The spooky opening of Around the Corner anchors this perception of an unsettling work with synth waves that drift away leaving abyssal voice filaments disintegrating into evil dust. One night in the forests and we hear these humming from ghosts spreading their enigmatic envelopes in a slow sonic maelstrom that Elves mix with this recipe that feed an imagination full of nocturnal fright. How can it be otherwise with these reverberating circles of sleeping batrachians in the opening of Of the Deep Sea? The humming even have a fine industrial texture under a full moon night that fills of its organic mysteries. A synth wave rises with a more musical presence in this panorama of murky ambient music that let filter distant tones of Tibetan bells. Into the Night is probably the track that comes closest to the spirit behind the album's title. More musical and less dark, its panorama is filled with synth waves and lines that are stretching like those long streaks of luminous clouds. A subtle ethereal dance movement is the basis of its ambient harmony with waves that sing while bending into arcs becoming memories over the dull beats of a bass that is weaving a floating rhythmic framework. Attempting to skim through the different styles of EM, Jeff Greinke surprises with the Berlin School approach of Tunnel. Although light, the rhythm hops along on a good sequencer movement in a contrasting tonal color palette. This tunnel is of glass, unless our ears connect to our eyes that imagine a carnival in a night sky where colors dance brightly on clouds that light up on pastel colors from another dimension as only an overflowing imagination can create.
These mostly iridescent colors float against the tide on the march of buzzing drones that articulate under the moonbeams of Sinking, a track that is fond of the Dark Ambient aspect of NOCTILUCENT. The music flirts with a cosmic orchestral essence and stars fading away as they leave their glittering imprints. I can't help but think of Led Zeppelin's No Quarter when the title-track brings its nebulous openness to my ears. The music is evasive with a dense cloak of fog where arpeggios tinkle without harmonic direction to wander in a graveyard in that space between the Moon and those noctilucent clouds. The arpeggios gather in a bank of dissonant harmonies, randomly following a musical canon movement that ends up running out of time. These arpeggios dance more softly in Refractions, which fulfills the promise of its title with a slow, dark movement set on a bed of refractions and white noises. They tinkle in a beautiful moonlit melody over reverberating loops that feed off the sibylline tunes of provisional synth streaks. Undercurrent lays down synth waves on top of synth waves in another slow movement where the streaks display a bright blue color in a sound mass and its elements gravitating in suspension. Arpeggios melt their tones into evasive piano lines, adorning a meditative musical panorama that fits with the title of this latest album to come out of the American label's studios.

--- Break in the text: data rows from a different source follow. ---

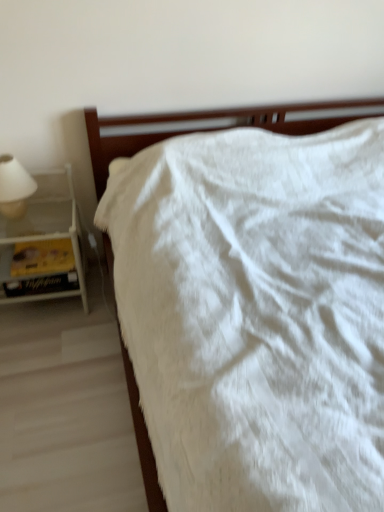
What do you see at coordinates (206, 119) in the screenshot? Image resolution: width=384 pixels, height=512 pixels. I see `white fluffy blanket at center` at bounding box center [206, 119].

The height and width of the screenshot is (512, 384). Describe the element at coordinates (42, 285) in the screenshot. I see `yellow paper at left` at that location.

In order to face white matte lampshade at left, should I rotate leftwards or rightwards?

Rotate your view left by about 22.790°.

Image resolution: width=384 pixels, height=512 pixels. I want to click on white fluffy blanket at center, so [x=206, y=119].

Considering their positions, is white matte lampshade at left located in front of or behind yellow paper at left?

Clearly, white matte lampshade at left is in front of yellow paper at left.

From a real-world perspective, who is located lower, white matte lampshade at left or yellow paper at left?

yellow paper at left.

Could yellow paper at left be considered to be inside white matte lampshade at left?

No, yellow paper at left is not a part of white matte lampshade at left.

Considering the sizes of objects yellow paper at left and white matte lampshade at left in the image provided, who is taller, yellow paper at left or white matte lampshade at left?

white matte lampshade at left.

Would you say yellow paper at left is to the left or to the right of white matte lampshade at left in the picture?

In the image, yellow paper at left appears on the right side of white matte lampshade at left.

Can you confirm if yellow paper at left is bigger than white matte lampshade at left?

Actually, yellow paper at left might be smaller than white matte lampshade at left.

Is white glossy nightstand at left wider or thinner than white matte lampshade at left?

Considering their sizes, white glossy nightstand at left looks broader than white matte lampshade at left.

Measure the distance between white glossy nightstand at left and white matte lampshade at left.

white glossy nightstand at left and white matte lampshade at left are 7.99 inches apart from each other.

Is white glossy nightstand at left facing away from white matte lampshade at left?

No.

From a real-world perspective, is white glossy nightstand at left on top of white matte lampshade at left?

Incorrect, from a real-world perspective, white glossy nightstand at left is lower than white matte lampshade at left.

This screenshot has height=512, width=384. Identify the location of nightstand that appears in front of the yellow paper at left. (43, 244).

Who is bigger, yellow paper at left or white glossy nightstand at left?

white glossy nightstand at left.

From the image's perspective, is yellow paper at left positioned above or below white glossy nightstand at left?

yellow paper at left is below white glossy nightstand at left.

Considering the sizes of objects white matte lampshade at left and white fluffy blanket at center in the image provided, who is smaller, white matte lampshade at left or white fluffy blanket at center?

white matte lampshade at left.

Is white matte lampshade at left facing towards white fluffy blanket at center?

No, white matte lampshade at left is not facing towards white fluffy blanket at center.

Consider the image. Is white matte lampshade at left not near white fluffy blanket at center?

No, white matte lampshade at left is in close proximity to white fluffy blanket at center.

From the image's perspective, which one is positioned higher, white matte lampshade at left or white fluffy blanket at center?

white matte lampshade at left appears higher in the image.

Where is `bed located on the right of yellow paper at left`? bed located on the right of yellow paper at left is located at coordinates (206, 119).

Is yellow paper at left not near white fluffy blanket at center?

No, yellow paper at left is not far away from white fluffy blanket at center.

From a real-world perspective, which object stands above the other?

white fluffy blanket at center is physically above.

From the image's perspective, is yellow paper at left located above or below white fluffy blanket at center?

yellow paper at left is situated lower than white fluffy blanket at center in the image.

Between white glossy nightstand at left and yellow paper at left, which one has smaller size?

yellow paper at left.

Can you confirm if white glossy nightstand at left is shorter than yellow paper at left?

In fact, white glossy nightstand at left may be taller than yellow paper at left.

This screenshot has height=512, width=384. I want to click on nightstand lying on the left of yellow paper at left, so click(x=43, y=244).

Where is `bedside lamp above the yellow paper at left (from a real-world perspective)`? bedside lamp above the yellow paper at left (from a real-world perspective) is located at coordinates (14, 187).

What are the coordinates of `bedside lamp above the yellow paper at left (from the image's perspective)` in the screenshot? It's located at (14, 187).

Considering their positions, is white fluffy blanket at center positioned further to yellow paper at left than white matte lampshade at left?

white fluffy blanket at center.

Looking at the image, which one is located further to yellow paper at left, white glossy nightstand at left or white matte lampshade at left?

white matte lampshade at left.

Which object lies further to the anchor point white fluffy blanket at center, yellow paper at left or white matte lampshade at left?

yellow paper at left.

When comparing their distances from white matte lampshade at left, does white glossy nightstand at left or white fluffy blanket at center seem closer?

The object closer to white matte lampshade at left is white glossy nightstand at left.

Which object lies further to the anchor point white matte lampshade at left, yellow paper at left or white glossy nightstand at left?

Among the two, yellow paper at left is located further to white matte lampshade at left.

From the image, which object appears to be nearer to white fluffy blanket at center, white matte lampshade at left or yellow paper at left?

Based on the image, white matte lampshade at left appears to be nearer to white fluffy blanket at center.

Based on their spatial positions, is white glossy nightstand at left or white matte lampshade at left closer to white fluffy blanket at center?

Among the two, white glossy nightstand at left is located nearer to white fluffy blanket at center.

Based on their spatial positions, is white matte lampshade at left or yellow paper at left closer to white glossy nightstand at left?

yellow paper at left is positioned closer to the anchor white glossy nightstand at left.

Locate an element on the screen. The height and width of the screenshot is (512, 384). nightstand situated between white matte lampshade at left and white fluffy blanket at center from left to right is located at coordinates (43, 244).

Image resolution: width=384 pixels, height=512 pixels. What are the coordinates of `nightstand that lies between white matte lampshade at left and yellow paper at left from top to bottom` in the screenshot? It's located at (43, 244).

Locate an element on the screen. This screenshot has height=512, width=384. paperback book between white matte lampshade at left and white fluffy blanket at center in the horizontal direction is located at coordinates (42, 285).

The image size is (384, 512). I want to click on paperback book between white glossy nightstand at left and white fluffy blanket at center in the horizontal direction, so click(x=42, y=285).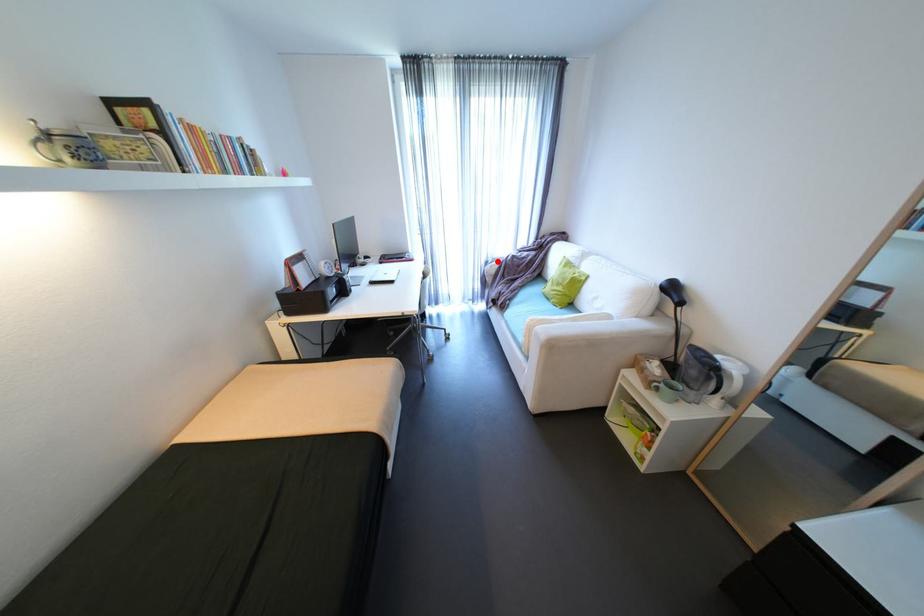
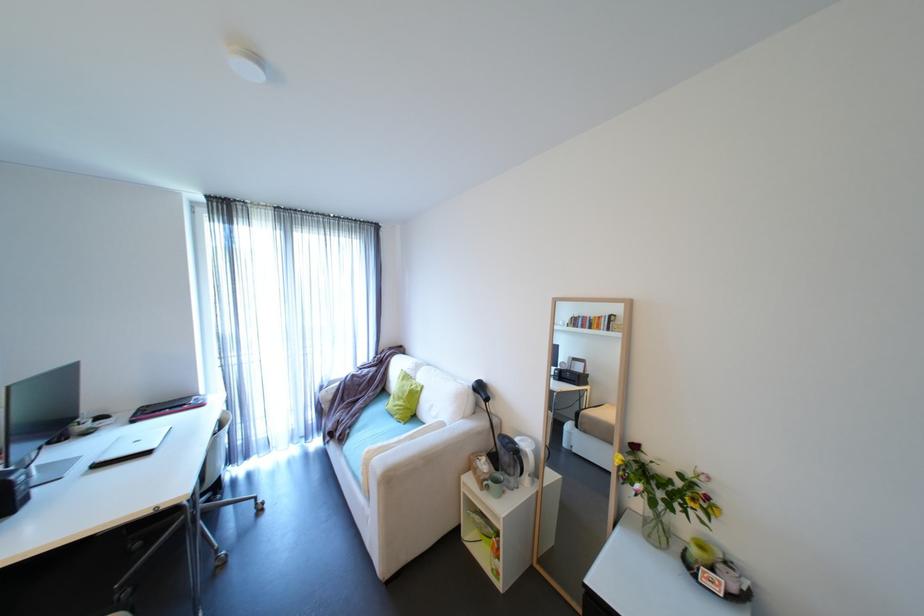
Where in the second image is the point corresponding to the highlighted location from the first image?

(333, 386)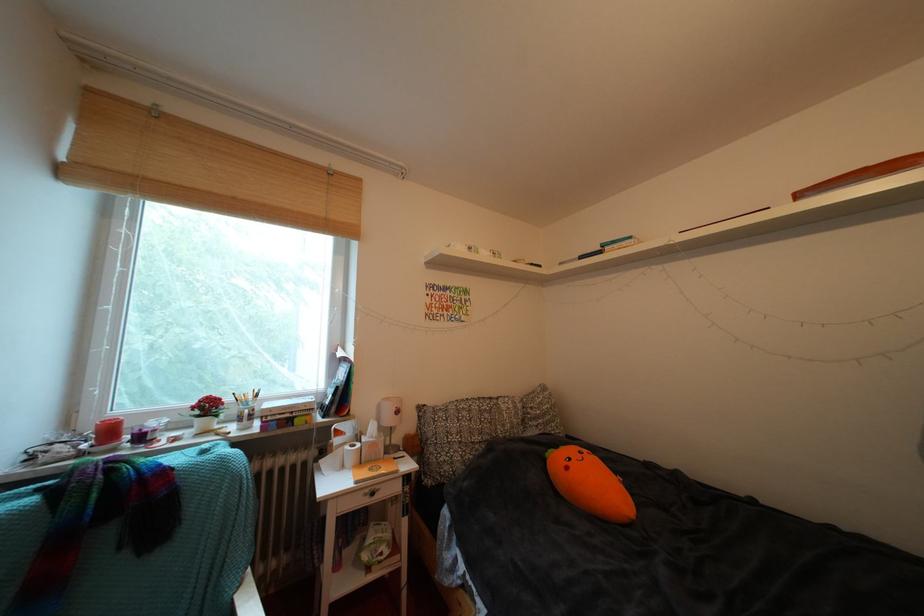
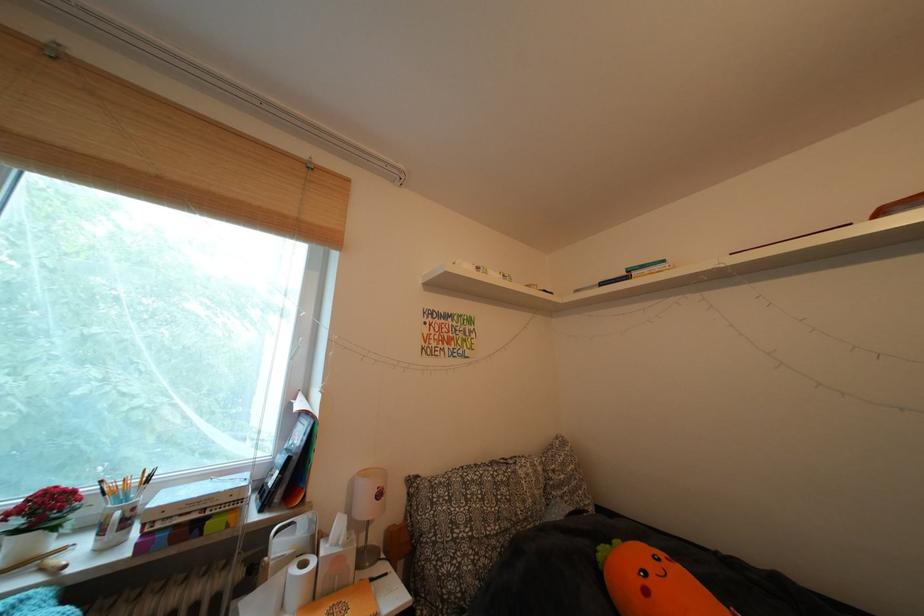
In the second image, find the point that corresponds to (578,472) in the first image.

(657, 597)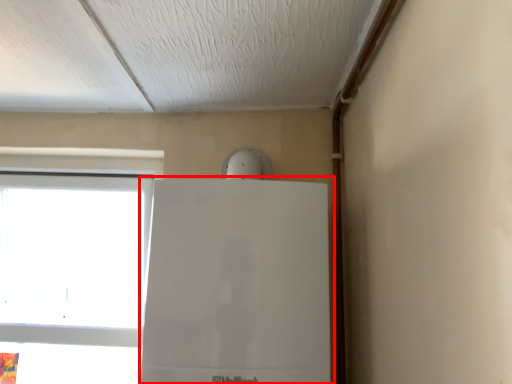
Question: Considering the relative positions of fridge (annotated by the red box) and window in the image provided, where is fridge (annotated by the red box) located with respect to the staircase?

Choices:
 (A) left
 (B) right

Answer: (B)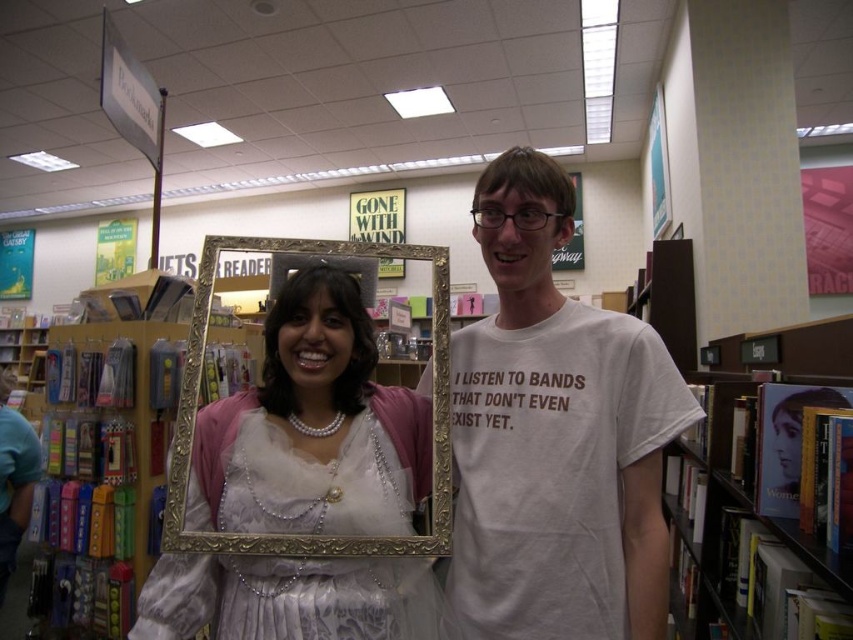
Is point (363, 376) less distant than point (746, 516)?

Yes.

Which of these two, white lace dress at center or hardcover book at center, stands shorter?

Standing shorter between the two is white lace dress at center.

Who is more distant from viewer, [329,618] or [813,573]?

The point [813,573] is behind.

You are a GUI agent. You are given a task and a screenshot of the screen. Output one action in this format:
    pyautogui.click(x=<x>, y=<y>)
    Task: Click on the white lace dress at center
    The height and width of the screenshot is (640, 853).
    Given the screenshot: What is the action you would take?
    pyautogui.click(x=312, y=428)

Which is in front, point (606, 403) or point (189, 282)?

Point (606, 403) is in front.

Which is below, white cotton t-shirt at center or wooden bookshelf at left?

wooden bookshelf at left is below.

Consider the image. Who is more forward, (514,156) or (172,352)?

Point (514,156) is in front.

Where is `white cotton t-shirt at center`? The image size is (853, 640). white cotton t-shirt at center is located at coordinates (555, 436).

Is white cotton t-shirt at center positioned behind white lace dress at center?

Yes, white cotton t-shirt at center is behind white lace dress at center.

Who is more forward, (x=599, y=376) or (x=270, y=339)?

Point (x=599, y=376) is in front.

The height and width of the screenshot is (640, 853). Find the location of `white cotton t-shirt at center`. white cotton t-shirt at center is located at coordinates (555, 436).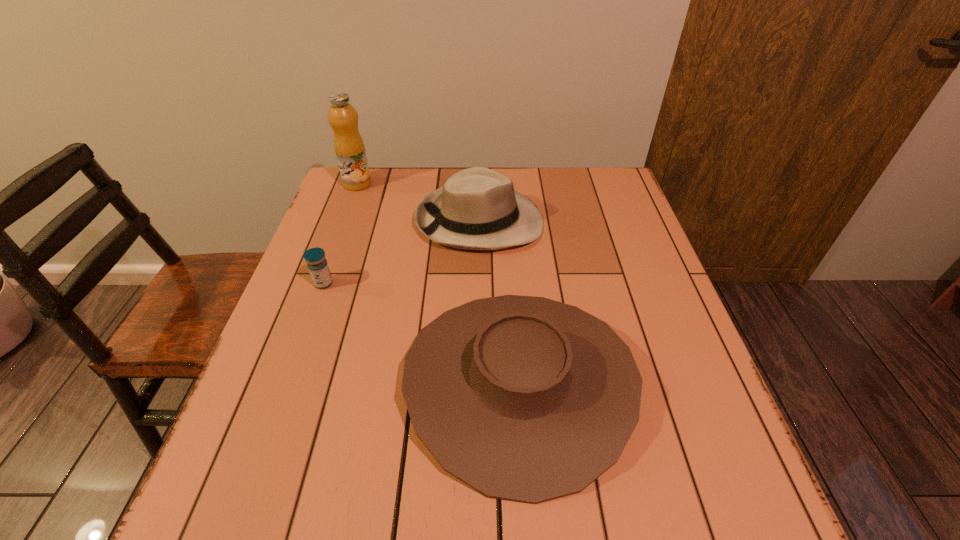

It's dressed in black that Jeff Greinke proposes the sound dimensions of NOCTILUCENT. Little harmonic but terribly intuitive, the American musician paints 9 sound pictures with a mysterious vision where the disturbing elements go hand in hand with the possible enchantment of observing these clouds of pastel colors in a firmament which must be free of all forms of darkness. This is how our senses wander in a forest where only a clearing can allow us to observe such a phenomenon. And everyone knows that at night, a clearing is also a meeting place for evil spirits. Hence the beauties of this album that we discover one listening at a time.